Hay que conocer esas maravillosas obras del espíritu europeo - la catedral Nuestra Señora de Paris, la catedral de Colonia, en Alemania, la de Santiago de Compostela, en España, la de Chartres, honrada para la posteridad entre las espigas de sus trigales circundantes por el genio de un pintor holandés desquiciado, para comprender la inmensa aflicción que provoca ver a la Europa de nuestros ancestros, esencia genética de nuestra cultura, nuestro idioma, nuestras costumbres, una joya construida paciente y tozudamente en tres mil años de trabajo incesante, con ardor y tozudez siempre recomenzados, entre invasiones, guerras fratricidas, búsquedas desesperadas por encontrar un destino común,  preñada de falsas y devastadoras utopías iluminada por insurrecciones y fanatismos raciales, odios fratricidas, proyectos luminosos y sueños de grandeza, asediada ahora por el asalto invasor y voraz del islamismo talibán, para comprender en toda su dimensión la hondura de la tragedia. Ahora, como para que el azar le pusiera rúbrica a un asalto de una crisis irreparable y una decadencia que avanza a pasos forzados, una refacción se convierte en el mortal golpe del fuego devastador. En Europa, como suele decirse, llueve sobre mojado.

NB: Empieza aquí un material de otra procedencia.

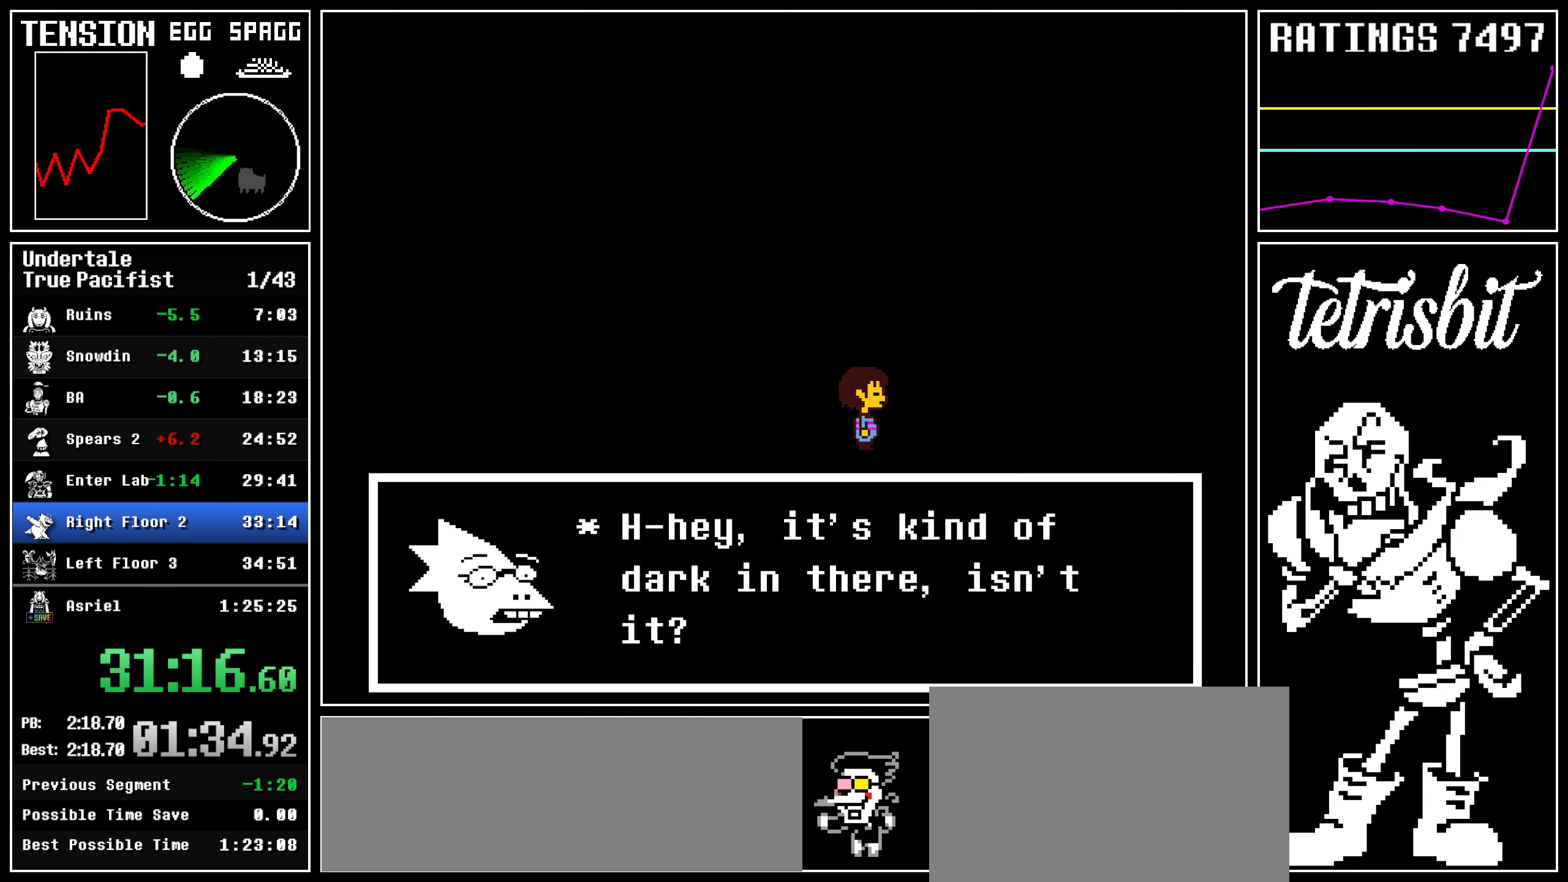
Gameplay with keyboard; each line is a JSON object with the keys held at the frame after it. "events" lists presses ("down") and releases ("up") of "c", "ctrl", "down", "left", "return", "right", "shift", "up" and "z" between this image and that frame as [ms after this image, input, new state], when the widget could be followed in between; "x" appears only as held states. No other keys are recorded. Mouse input is not recorded.
{"keys": ["right"], "events": [[67, "z", "down"], [150, "z", "up"], [367, "z", "down"], [450, "z", "up"]]}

La reconstruirán, uniendo solidariamente los esfuerzos de esta Europa admirable que reconoce en ella la cicatriz de un parto originario. Pero para quienes la conocimos tal como naciera, creciera y se desarrollara, con la belleza de esa flecha construida en el siglo XIX y ahora derrumbada por el fuego, ya no será la misma. Sobrevivió la más espantosa de las guerras, cuando la orden de último bárbaro germánico invasor fuera “quemad Paris”. Pero ya no tendremos la sensación que teníamos hasta hace algunas horas: compartir el techo que compartieran millones y millones de fieles desde hace mil años. El arte es largo, la vida es breve. Hoy, más breve que nunca. Cuando el ángel exterminador y el diablo parecieran andar sueltos.